This is my confession - and explanation: I - a 51-year-old, a Muslim, an immigrant woman "of colour" - am one of those silent voters for Donald Trump. And I'm not a "bigot," "racist," "chauvinist" or "white supremacist," as Trump voters are being called, nor part of some "whitelash."
In the winter of 2008, as a lifelong liberal and proud daughter of West Virginia, a state born on the correct side of history on slavery, I moved to historically conservative Virginia only because the state had helped elect Barack Obama as the first African American president of the United States.
But, then, for much of this past year, I have kept my electoral preference secret: I was leaning toward Republican presidential candidate Donald Trump.
On Tuesday evening, just minutes before the polls closed at Forestville Elementary School in mostly Democratic Fairfax County, I slipped between the cardboard partitions in the polling booth, a pen balanced carefully between my fingers, to mark my ballot for president, colouring in the circle beside the names of Trump and his running mate, Mike Pence.
After Hillary Clinton called Trump to concede, making him America's president-elect, a friend on Twitter wrote a message of apology to the world, saying there are millions of Americans who don't share Trump's "hatred/division/ignorance." She ended: "Ashamed of millions that do."
But I am a single mother who can't afford health insurance under Obamacare. The president's mortgage-loan modification program, "HOPE NOW," didn't help me. On Tuesday, I drove into Virginia from my hometown of Morgantown, West Virginia, where I see rural America and ordinary Americans, like me, still struggling to make ends meet, after eight years of the Obama administration.
Finally, as a liberal Muslim who has experienced, first-hand, Islamic extremism in this world, I have been opposed to the decision by President Barack Obama and the Democratic Party to tap dance around the "Islam" in Islamic State.

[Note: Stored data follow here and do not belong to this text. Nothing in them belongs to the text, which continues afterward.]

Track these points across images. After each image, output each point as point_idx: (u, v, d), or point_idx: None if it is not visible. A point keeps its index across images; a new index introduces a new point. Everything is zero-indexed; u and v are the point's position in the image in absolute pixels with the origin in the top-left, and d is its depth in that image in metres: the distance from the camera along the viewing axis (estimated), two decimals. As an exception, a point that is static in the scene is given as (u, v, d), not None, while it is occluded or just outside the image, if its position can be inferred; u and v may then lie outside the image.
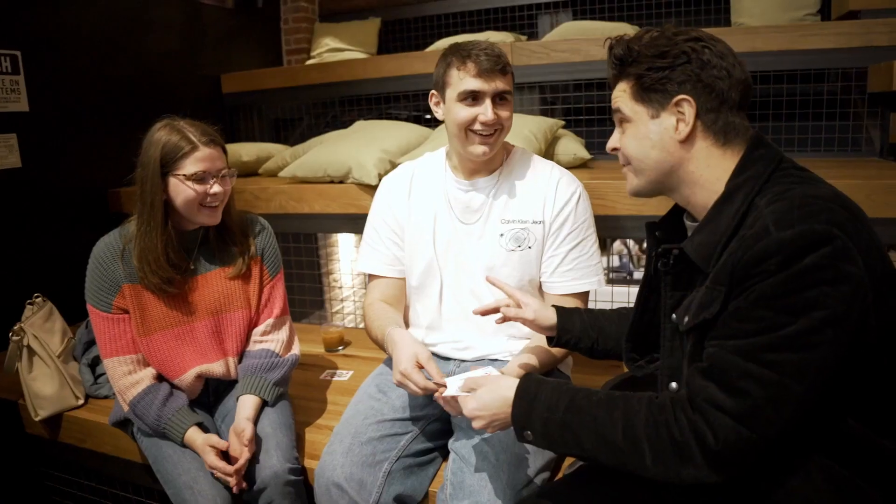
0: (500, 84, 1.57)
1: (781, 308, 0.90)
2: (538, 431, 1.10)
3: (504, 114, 1.59)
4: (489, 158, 1.63)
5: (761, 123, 2.98)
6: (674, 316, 1.10)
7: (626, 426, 1.00)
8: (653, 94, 1.08)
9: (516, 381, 1.16)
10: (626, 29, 3.31)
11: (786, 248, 0.90)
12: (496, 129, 1.59)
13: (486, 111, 1.55)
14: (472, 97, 1.56)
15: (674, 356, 1.12)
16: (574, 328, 1.42)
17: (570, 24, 3.49)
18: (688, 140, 1.07)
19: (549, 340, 1.46)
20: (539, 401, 1.11)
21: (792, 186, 0.99)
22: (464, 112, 1.57)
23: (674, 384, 1.09)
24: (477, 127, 1.57)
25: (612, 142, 1.18)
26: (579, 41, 3.01)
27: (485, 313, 1.46)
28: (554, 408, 1.08)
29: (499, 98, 1.58)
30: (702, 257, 1.04)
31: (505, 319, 1.45)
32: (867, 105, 2.73)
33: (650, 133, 1.10)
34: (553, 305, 1.46)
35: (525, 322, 1.42)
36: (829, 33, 2.65)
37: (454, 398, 1.30)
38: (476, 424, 1.21)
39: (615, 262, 4.02)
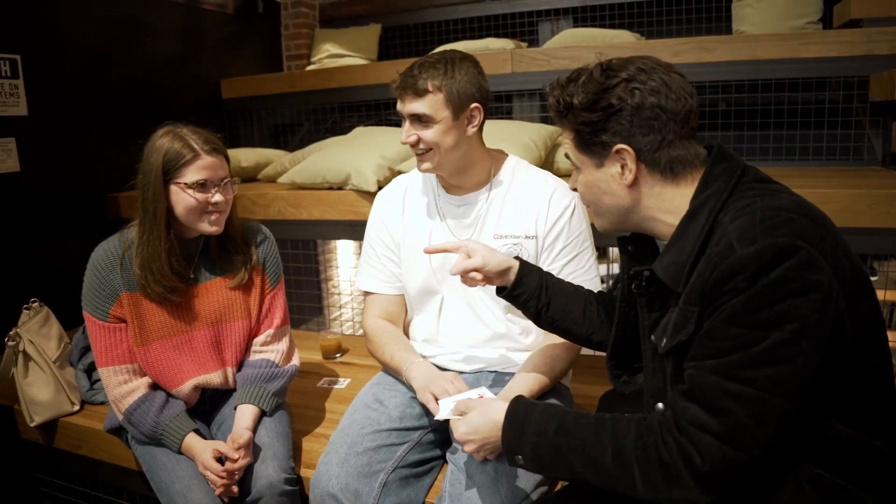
0: (409, 106, 1.53)
1: (754, 324, 0.91)
2: (528, 455, 1.10)
3: (426, 134, 1.53)
4: (471, 173, 1.62)
5: (762, 132, 2.98)
6: (652, 337, 1.11)
7: (616, 449, 1.01)
8: (591, 146, 1.09)
9: (506, 405, 1.16)
10: (626, 37, 3.31)
11: (751, 265, 0.90)
12: (428, 149, 1.56)
13: (403, 132, 1.56)
14: (405, 118, 1.57)
15: (656, 377, 1.12)
16: (531, 284, 1.38)
17: (571, 31, 3.49)
18: (635, 183, 1.08)
19: (500, 291, 1.41)
20: (528, 425, 1.11)
21: (753, 200, 0.99)
22: (403, 129, 1.58)
23: (660, 405, 1.09)
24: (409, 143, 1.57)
25: (572, 182, 1.20)
26: (580, 48, 3.01)
27: (436, 251, 1.45)
28: (543, 432, 1.08)
29: (417, 119, 1.54)
30: (671, 278, 1.05)
31: (463, 276, 1.38)
32: (869, 114, 2.73)
33: (598, 181, 1.11)
34: (516, 257, 1.42)
35: (478, 271, 1.35)
36: (830, 42, 2.65)
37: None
38: (467, 448, 1.22)
39: (615, 269, 4.00)
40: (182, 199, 1.57)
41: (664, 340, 1.05)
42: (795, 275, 0.89)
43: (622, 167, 1.07)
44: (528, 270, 1.39)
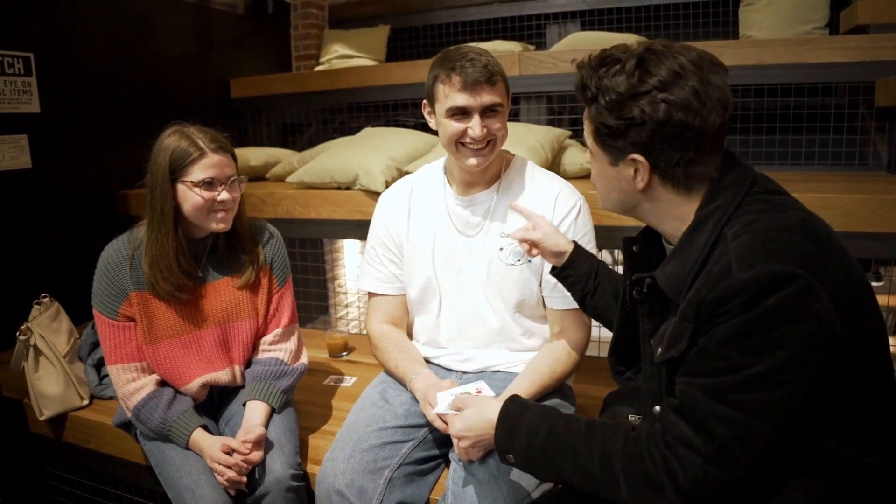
0: (487, 97, 1.50)
1: (746, 349, 0.91)
2: (519, 456, 1.12)
3: (495, 125, 1.53)
4: (485, 170, 1.61)
5: (768, 136, 2.99)
6: (652, 342, 1.11)
7: (603, 457, 1.02)
8: (609, 146, 1.07)
9: (500, 404, 1.18)
10: (633, 41, 3.32)
11: (747, 290, 0.90)
12: (489, 141, 1.55)
13: (474, 127, 1.51)
14: (461, 112, 1.52)
15: (654, 381, 1.12)
16: (580, 269, 1.45)
17: (578, 34, 3.50)
18: (647, 189, 1.07)
19: (552, 270, 1.50)
20: (521, 426, 1.12)
21: (759, 217, 0.98)
22: (452, 127, 1.53)
23: (657, 407, 1.10)
24: (467, 141, 1.54)
25: (588, 156, 1.18)
26: (587, 51, 3.01)
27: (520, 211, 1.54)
28: (535, 434, 1.10)
29: (489, 110, 1.53)
30: (672, 289, 1.05)
31: (525, 240, 1.47)
32: (874, 119, 2.74)
33: (611, 177, 1.11)
34: (574, 241, 1.49)
35: (535, 242, 1.45)
36: (836, 47, 2.66)
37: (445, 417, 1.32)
38: (462, 444, 1.25)
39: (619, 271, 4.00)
40: (189, 197, 1.59)
41: (659, 350, 1.05)
42: (791, 303, 0.88)
43: (635, 171, 1.06)
44: (580, 256, 1.46)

Of course, Trump's rhetoric has been far more than indelicate and folks can have policy differences with his recommendations, but, to me, it has been exaggerated and demonised by the governments of Qatar and Saudi Arabia, their media channels, such as Al Jazeera, and their proxies in the West, in a convenient distraction from the issue that most worries me as a human being on this earth: extremist Islam of the kind that has spilled blood from the hallways of the Taj Mahal hotel in Mumbai to the dance floor of the Pulse nightclub in Orlando, Florida.
In mid-June, after the tragic shooting at Pulse, Trump tweeted out a message, delivered in his typical subtle style: Is President Obama going to finally mention the words radical Islamic terrorism? If he doesn't he should immediately resign in disgrace!
The revelations of multimillion-dollar donations to the Clinton Foundation from Qatar and Saudi Arabia killed my support for Clinton.
Yes, I want equal pay. No, I reject Trump's "locker room" banter, the idea of a "wall" between the United States and Mexico and a plan to "ban" Muslims. But I trust the United States and don't buy the political hyperbole - agenda-driven identity politics of its own - that demonised Trump and his supporters.
I gently tried to express my thoughts on Twitter but the "Pantsuit revolution" was like a steamroller to any nuanced discourse. If you supported Trump, you had to be a redneck.
Days before the election, a journalist from India emailed me, asking: What are your thoughts being a Muslim in "Trump's America"?
I wrote that as a child of India, arriving in the United States at the age of four in the summer of 1969, I have absolutely no fears about being a Muslim in a "Trump America." The checks and balances in America and our rich history of social justice and civil rights will never allow the fear-mongering that has been attached to candidate Trump's rhetoric to come to fruition.
What worried me the most were my concerns about the influence of theocratic Muslim dictatorships, including Qatar and Saudi Arabia, in a Hillary Clinton America. These dictatorships are no shining examples of progressive society with their failure to offer fundamental human rights and pathways to citizenship to immigrants from India, refugees from Syria and the entire class of de facto slaves that live in those dictatorships.
We have to stand up with moral courage against not just hate against Muslims, but hate by Muslims, so that everyone can live with sukhun, or peace of mind, I finished in my reflections to the journalist in India.
He didn't get the email. I didn't resend it, afraid of the wrath I'd receive. But, then, I voted.